— Start EXCERPTED TEXT —

Posts By Dave Bonta

Dave Bonta is a poet, editor, and web publisher from the Appalachian mountains of central Pennsylvania.

Послушайте / Please listen! by Vladimir Mayakovsky

This wonderfully disturbing film by Natalia Alfutova was recognized by the ZEBRA Poetry Film Festival 2016 jury as a Special Mention for the Goethe Film Prize. Be sure to click the closed captioning (CC) icon for the English translation. Here’s the description from the ZEBRA website:

The Dummy and its mirror-reflection are in the waiting room of God. They mimic the Human-talk and the God dancing.

Natalia Alfutova
was born in Moscow and studied Mathematics at the Moscow State University, movie directing at ‘Higher Director’s Courses’ Moscow,, and multimedia art at The Rodchenko Art School (Moscow). In 2014 she founded “Mediamead” art studio. Artworks of this studio are based on the mix of math, cinema and multimedia art. In last two years Natalia made a number of installations, which were shown in different Moscow Museums and art places.

— End EXCERPTED TEXT —
— Start RECORDS PROVIDED —

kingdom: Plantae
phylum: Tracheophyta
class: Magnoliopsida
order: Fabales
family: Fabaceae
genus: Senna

— End RECORDS PROVIDED —
— Start RECORDS PROVIDED —

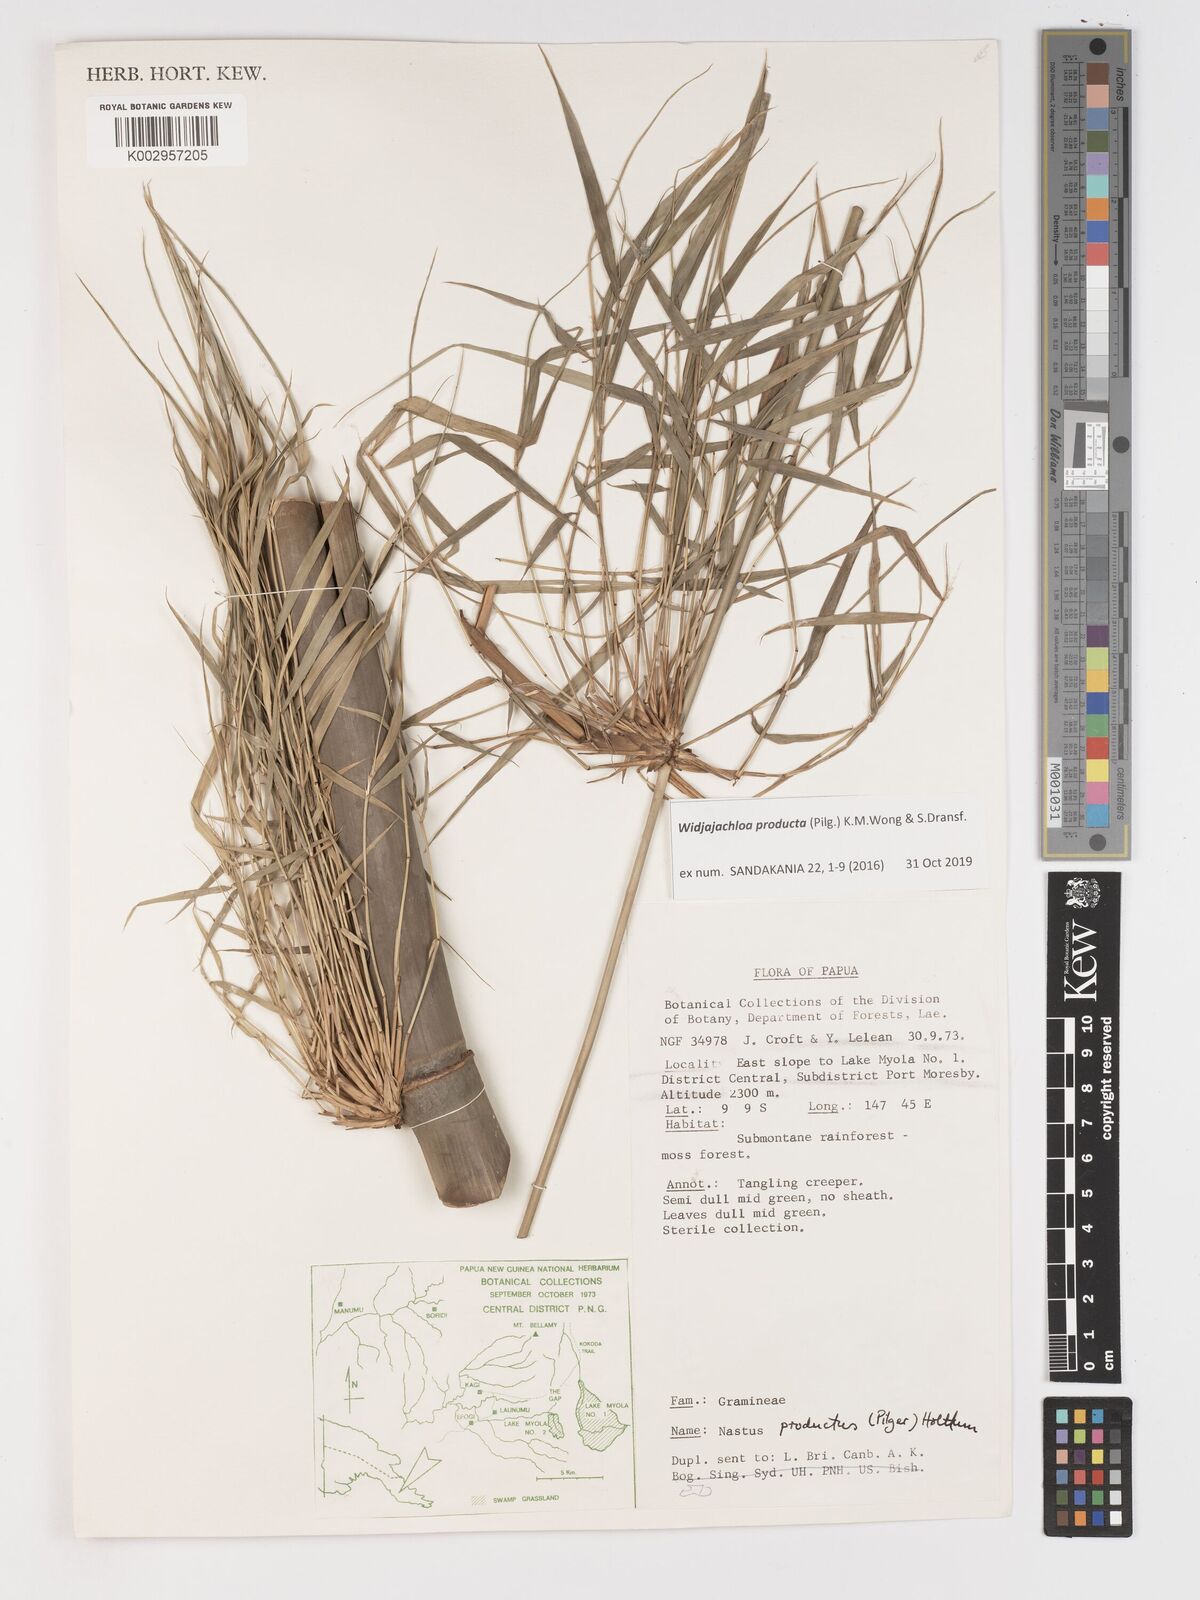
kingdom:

— End RECORDS PROVIDED —

WHAT TO DO:
1. Please check each statement against the post above about the Mayakovsky poetry film and mark it yes or no, quoting the words that decide it: (a) The film won the Goethe Film Prize. (b) Natalia Alfutova studied Mathematics at the Moscow State University. (c) She founded the Mediamead art studio in 2014.
2. Resume the post about the Mayakovsky poetry film, picking up right after its final sentence.

RESULTS OF THE EXERCISE:
1.
(a) No: "a Special Mention for the Goethe Film Prize"
(b) Yes: "studied Mathematics at the Moscow State University"
(c) Yes: "In 2014 she founded “Mediamead” art studio"

2.
Much to my own surprise, this is the first Mayakovsky poem I’ve ever shared a video for. I was sure I must’ve found others over the years, but apparently not.

Those Drawn Alive by Jukka-Pekka Jalovaara

An author-made filmpoem by Jukka-Pekka Jalovaara, inspired by the archetypal Spaghetti Western villain Lee Van Clef. The description on its ZEBRA website page reads:

Every autumn I get heavily moody. This is caused by the loss of the light. Last summer I heard from the radio a tune called “The House of the Rising Sun”. At once I was on a wintery road, with a very low light – and having an impossible opponent against me – Lee Van Cleef.

Jukka-Pekka Jalovaara
born 1965 in Kuopio, Finland, attended the Finnish Academy of Fine Arts and studied scenography and architecture. His work focuses mainly on drawing, photography and experimental motion pictures and has been shown in Finland and abroad.

The evocative soundtrack is by Samuli Kristian Saastamoinen.

Winners of the 2016 ZEBRA Poetry Film Festival competitions announced

audience in movie theatre watching a person with a microphone in front of a screen

NRW competition (photo from the ZEBRA website)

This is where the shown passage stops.